Yep, it’s going to be a little while before Linux ever takes over Windows as the operating system for most EMR users. I had high hopes for Ubuntu when I did the install. In fact, I was surprised how well the drivers worked for my wireless USB device (which required a special driver download on Windows XP). Too bad this video card stuff is such a pain. This is just one thing, but I’m sure stuff like this is exactly why EMR and EHR vendors aren’t developing their products for the linux desktop environment.

I think I better give up my nerd card and pick up my “I just want it to work” card.

About the author

John Lynn

John Lynn

John Lynn is the Founder of the, a network of leading Healthcare IT resources. The flagship blog, Healthcare IT Today, contains over 13,000 articles with over half of the articles written by John. These EMR and Healthcare IT related articles have been viewed over 20 million times.

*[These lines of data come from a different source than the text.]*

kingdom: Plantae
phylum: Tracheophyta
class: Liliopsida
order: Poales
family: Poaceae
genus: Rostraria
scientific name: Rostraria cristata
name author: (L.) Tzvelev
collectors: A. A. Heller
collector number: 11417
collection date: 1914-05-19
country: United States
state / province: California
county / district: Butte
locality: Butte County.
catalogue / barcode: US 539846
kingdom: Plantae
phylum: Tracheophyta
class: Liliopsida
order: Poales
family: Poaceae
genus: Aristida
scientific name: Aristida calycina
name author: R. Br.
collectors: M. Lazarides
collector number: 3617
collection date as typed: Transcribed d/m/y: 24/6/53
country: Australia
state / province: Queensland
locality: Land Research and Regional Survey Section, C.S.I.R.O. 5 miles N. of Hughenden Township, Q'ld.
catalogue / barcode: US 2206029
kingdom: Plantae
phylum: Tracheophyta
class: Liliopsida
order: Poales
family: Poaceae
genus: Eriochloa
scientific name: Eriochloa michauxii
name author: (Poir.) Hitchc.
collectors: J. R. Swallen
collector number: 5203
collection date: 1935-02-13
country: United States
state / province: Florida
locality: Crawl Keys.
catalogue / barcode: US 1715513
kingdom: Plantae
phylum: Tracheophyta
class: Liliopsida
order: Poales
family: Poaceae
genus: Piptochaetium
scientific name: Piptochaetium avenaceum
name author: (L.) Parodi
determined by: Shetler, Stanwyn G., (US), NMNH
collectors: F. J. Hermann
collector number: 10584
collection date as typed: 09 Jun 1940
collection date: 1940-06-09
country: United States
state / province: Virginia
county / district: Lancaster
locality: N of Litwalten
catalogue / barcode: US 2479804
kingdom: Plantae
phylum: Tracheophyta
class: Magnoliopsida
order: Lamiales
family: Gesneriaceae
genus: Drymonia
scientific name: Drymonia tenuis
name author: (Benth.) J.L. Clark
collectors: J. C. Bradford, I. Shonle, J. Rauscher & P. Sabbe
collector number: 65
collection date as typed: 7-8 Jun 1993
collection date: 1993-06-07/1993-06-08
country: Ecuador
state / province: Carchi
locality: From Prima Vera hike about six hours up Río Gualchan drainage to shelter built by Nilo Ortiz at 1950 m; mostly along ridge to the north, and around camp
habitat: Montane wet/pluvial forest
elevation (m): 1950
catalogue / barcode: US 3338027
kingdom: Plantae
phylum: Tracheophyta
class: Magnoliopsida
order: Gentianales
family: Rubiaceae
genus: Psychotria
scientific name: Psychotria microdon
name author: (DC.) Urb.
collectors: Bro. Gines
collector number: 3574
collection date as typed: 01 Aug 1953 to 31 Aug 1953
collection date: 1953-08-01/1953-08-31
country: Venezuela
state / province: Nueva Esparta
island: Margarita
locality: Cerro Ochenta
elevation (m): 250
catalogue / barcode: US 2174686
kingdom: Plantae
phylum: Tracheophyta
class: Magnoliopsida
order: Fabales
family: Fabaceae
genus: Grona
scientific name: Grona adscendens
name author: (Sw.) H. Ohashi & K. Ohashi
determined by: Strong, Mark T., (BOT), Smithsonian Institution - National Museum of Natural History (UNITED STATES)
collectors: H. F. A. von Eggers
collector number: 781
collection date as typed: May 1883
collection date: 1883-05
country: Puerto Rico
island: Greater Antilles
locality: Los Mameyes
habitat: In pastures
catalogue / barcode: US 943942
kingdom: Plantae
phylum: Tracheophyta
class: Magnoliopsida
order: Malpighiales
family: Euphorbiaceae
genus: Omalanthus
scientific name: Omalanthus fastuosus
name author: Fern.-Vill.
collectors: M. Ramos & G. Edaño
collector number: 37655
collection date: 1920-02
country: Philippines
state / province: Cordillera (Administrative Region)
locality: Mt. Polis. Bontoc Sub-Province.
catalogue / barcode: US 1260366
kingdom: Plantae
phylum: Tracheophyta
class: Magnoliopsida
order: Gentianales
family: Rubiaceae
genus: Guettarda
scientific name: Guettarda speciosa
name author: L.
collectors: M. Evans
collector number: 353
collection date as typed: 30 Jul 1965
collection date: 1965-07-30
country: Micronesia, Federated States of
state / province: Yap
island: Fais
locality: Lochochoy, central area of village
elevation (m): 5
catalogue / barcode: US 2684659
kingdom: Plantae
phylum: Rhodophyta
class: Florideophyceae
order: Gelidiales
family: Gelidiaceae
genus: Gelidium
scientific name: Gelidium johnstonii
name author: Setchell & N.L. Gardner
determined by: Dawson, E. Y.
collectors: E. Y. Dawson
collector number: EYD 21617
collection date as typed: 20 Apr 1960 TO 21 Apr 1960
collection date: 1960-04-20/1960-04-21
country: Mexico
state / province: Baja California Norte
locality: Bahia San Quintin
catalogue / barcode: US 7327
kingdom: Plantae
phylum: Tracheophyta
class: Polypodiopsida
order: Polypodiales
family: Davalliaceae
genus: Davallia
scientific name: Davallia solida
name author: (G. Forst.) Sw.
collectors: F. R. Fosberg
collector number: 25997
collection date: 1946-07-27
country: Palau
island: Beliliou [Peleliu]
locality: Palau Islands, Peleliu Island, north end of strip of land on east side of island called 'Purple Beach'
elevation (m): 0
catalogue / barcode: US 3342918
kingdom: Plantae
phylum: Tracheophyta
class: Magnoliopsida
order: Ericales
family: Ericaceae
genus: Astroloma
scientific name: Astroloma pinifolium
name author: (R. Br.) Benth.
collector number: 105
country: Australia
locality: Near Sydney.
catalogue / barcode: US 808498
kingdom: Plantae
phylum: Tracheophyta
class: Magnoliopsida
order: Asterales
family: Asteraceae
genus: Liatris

John manages Healthcare IT Central, the leading career Health IT job board. He also organizes the first of its kind conference and community focused on healthcare marketing, Healthcare and IT Marketing Conference, and a healthcare IT conference,, focused on practical healthcare IT innovation. John is an advisor to multiple healthcare IT companies. John is highly involved in social media, and in addition to his blogs can be found on Twitter: @techguy.


  • Are you sure this is a linux problem and not a motherboard problem? Many motherboards will not allow the on-board VGA port to be active when you plug an additional video card in.

  • Is definitely possible Rick, but I don’t believe that the first video card is an on board video card. It’s an Nvidia card in what I think is an AGP slot. I’m thinking it’s the old ATI video card that I put in.

  • About a year ago I saw a demo (on TV) where a linux OS was loaded on a 4 core intel machine.

    “inside” the linux OS the user then installed Win 7.

    From linux you could choose how many cpu’s were assigned to each operating system.

    You did have to keep at least one for linux.

    Anyway, that seemed like a great way to have a “virtual machine” running that could the resurrected rather quickly if the user had allowed a virus to be loaded.

    I emailed the host of the show and never heard back about what distro that linux was.

    Anyhow, I think that solution has merit for desktops.

    Also, aVista runs on linux servers, and I”m guessing linux fat clients.

    I still can’t believe that EHR wasn’t pushed on all the docs…wouldn’t be a need for (much) stimulus money in that case.

  • Yeah, there are lots of great ways to run Windows within Linux. A great option for those of us that are very familiar with Windows and certain windows apps.

  • …have you tried installing Win7 and seeing if it would work with that same old video card? If it’s old or odd enough, there’s no promise that Windows will work for it either.

    FWIW, our EHR has a native Linux client and, to be honest, it’s no different from the Mac or Windows client. Autoupdating it is a looot easier than it is in the Windows world (huge bonus for large installations).

    We’ve found that (some of) our clients like the Linux desktop/laptop solution because it’s cleaner, faster, and easier to secure. And you don’t have to buy all those Windows Terminal Server licenses, pay the McAfee tax, etc.

  • Chip,
    I don’t have a Wndows 7 CD I can try. So, I haven’t tried that, but I’d like to. I’m just too cheap to go buy it.

    I did however by a $10 DVI to VGA converter for one of my video cards and got dual monitors working on Ubuntu.

    This is probably the topic for a future post, but what I do is all so web based, it’s becoming less and less about the O/S. As long as I have Google Chrome, I’m good to go. In fact, that’s why I want to get my hands on a Chrome laptop. Seems like a good fit for me.

    I think that’s a good strategy for your EHR to support linux. I think more vendors should do that for the reasons you describe and more.